Saturday, July 04, 2009
Building a future at Tech
Architecture student Jason Kovac is studying and managing construction projects on the Blacksburg campus.

JUSTIN COOK The Roanoke Times
Jason Kovac, a 2002 Virginia Tech architecture graduate, is now a project manager with Skanska. He gives a thumbs up to an employee working on Tech's Institute of Critical Technology and Applied Science building.

JUSTIN COOK The Roanoke Times
Jason Kovac (right) works with Mike Clark, the virtual design and construction coordinator, in the job trailer the Institute for Critical Technology and Applied Science construction project at Tech.
| Greg Esposito
greg.esposito@roanoke.com, 381-1675
BLACKSBURG -- Jason Kovac can't seem to get away from Virginia Tech.
The 2002 architecture graduate has been working toward his master's degree in construction management at Tech while starting his career. He said he has one credit left, but that's not why he's spending time on the Blacksburg campus this summer.
Kovac is back at his alma mater as project manager for ICTAS II -- a 42,000-square-foot, $23 million building that will provide lab and office space for Tech's Institute of Critical Technology and Applied Science. Scheduled for completion in fall 2010, the work will keep him around for a while.
And if all goes well, Kovac will be on campus for three other projects his company, Skanska, is involved in at Tech. The construction company was awarded pre-construction contracts for an agriculture laboratory, student affairs building and the Virginia Bioinformatics building.
It's enough work to keep Kovac, who lives in Christiansburg, close to home for the next four years. And yes, he's bought season tickets for Hokie football.
Kovac worked on Tech's first solar house in 2002. The national competition between teams with solar-powered houses was good practice for some of the work he's doing now, he said. The ICTAS building will be LEED certified, and Kovac is in the process of creating a green trailer to use for the projects at the university, outfitted with sensors to turn lights off, sun tunnels and improved insulation to make it more energy efficient.

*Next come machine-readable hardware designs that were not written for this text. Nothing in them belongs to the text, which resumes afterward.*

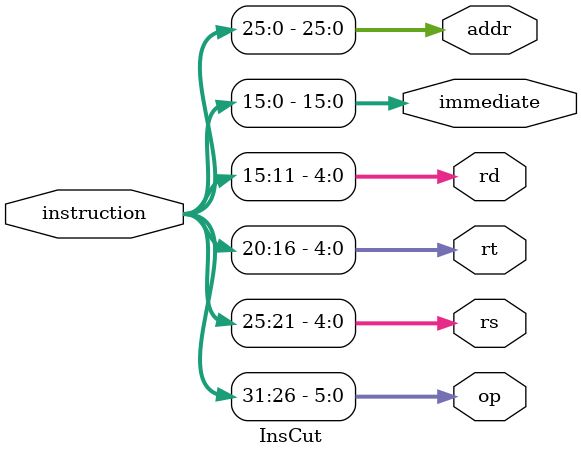
<source format=v>
`timescale 1ns / 1ps

module InsCut(
        input [31:0] instruction,
        output reg[5:0] op,
        output reg[4:0] rs,
        output reg[4:0] rt,
        output reg[4:0] rd,
        //output reg[4:0] sa,
        output reg[15:0] immediate,
        output reg[25:0] addr
    );
    initial begin
        op = 5'b00000;
        rs = 5'b00000;
        rt = 5'b00000;
        rd = 5'b00000;
    end
    always@(*) 
    begin
        op = instruction[31:26];
        rs = instruction[25:21];
        rt = instruction[20:16];
        rd = instruction[15:11];
        //sa = instruction[10:6];
        immediate = instruction[15:0];
        addr = instruction[25:0];
    end
endmodule
</source>
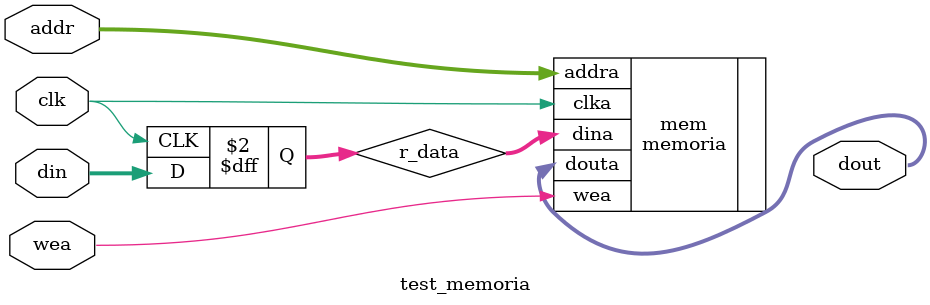
<source format=v>
`timescale 1ns / 1ps
module test_memoria(
	input clk, input [3:0]addr, input [3:0]din, input wea, output [3:0]dout
    );
	
	reg [3:0] r_data;
	
	//----------- Begin Cut here for INSTANTIATION Template ---// INST_TAG
	memoria mem (
	  .clka(clk), // input clka
	  .wea(wea), // input [0 : 0] wea
	  .addra(addr), // input [3 : 0] addra
	  .dina(r_data), // input [3 : 0] dina
	  .douta(dout) // output [3 : 0] douta
	);

always @(posedge clk) begin
	r_data <= din;
end

endmodule

</source>
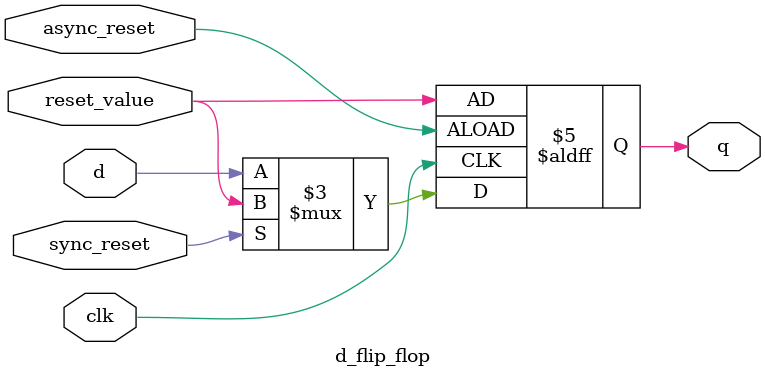
<source format=v>
module d_flip_flop (
    input d, clk, async_reset, sync_reset, reset_value,
    output reg q
);
    always @(posedge clk or posedge async_reset) begin
        if (async_reset)
            q <= reset_value;
        else if (sync_reset)
            q <= reset_value;
        else
            q <= d;
    end
endmodule
</source>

The trailer sits in the parking lot between Duck Pond Drive and Washington Street. Work began there in May. The project is still in its early stages -- deep foundation work and utilities.
"Basically everything nobody ever sees again," he said.
The site is easy to spot, with a giant red crane towering over it.
"You know, we built things on a smaller scale while I was here," he said. "And now you're coming in and doing $20 million, $30 million, $40 million buildings."
ICTAS is the first project Kovac has been manager on -- coordinating work among subcontractors, troubleshooting and communicating with the people who will eventually occupy the building. The fact that he's getting to work with people he'd previously only known as a student is pretty cool, he said.
"Actually coming back and visiting the architecture department and the building construction department and saying, 'Hey, I'm coming back to build buildings on campus.' I think a lot of professors ... they can see what they actually taught you."
While this is the first project Kovac has been paid to do at Tech, it's not the most important campus project he's worked on.
After the April 16, 2007, shootings, Kovac, who started a landscaping company when he was a student, volunteered to help out with the April 16 Memorial. Campus facilities did the electrical work and helped out with the landscaping while Kovac focused on installing the pavers -- the eight-inch-square concrete blocks that make the paths around the memorial. He had just started at Skanska and worked weekends over the summer of 2007 to get the memorial ready.
"You'd be out there laying brick and there'd be people just coming up crying," he said. "It was hard for me to get used to it at first because the initial memorial was still there. ... So you had to watch the interaction of people with the flowers, the stones that were there, et cetera, and you're trying to build the memorial at the same time. It was a little rough. But at the same time, they knew what you were trying to do for them. So they were grateful."
Matt Gart, the university's landscape architect, worked with Kovac on the project and has gotten to know him well since. He said he's impressed with his breadth of knowledge and work ethic.
"I don't know where he gets the energy," he said, laughing.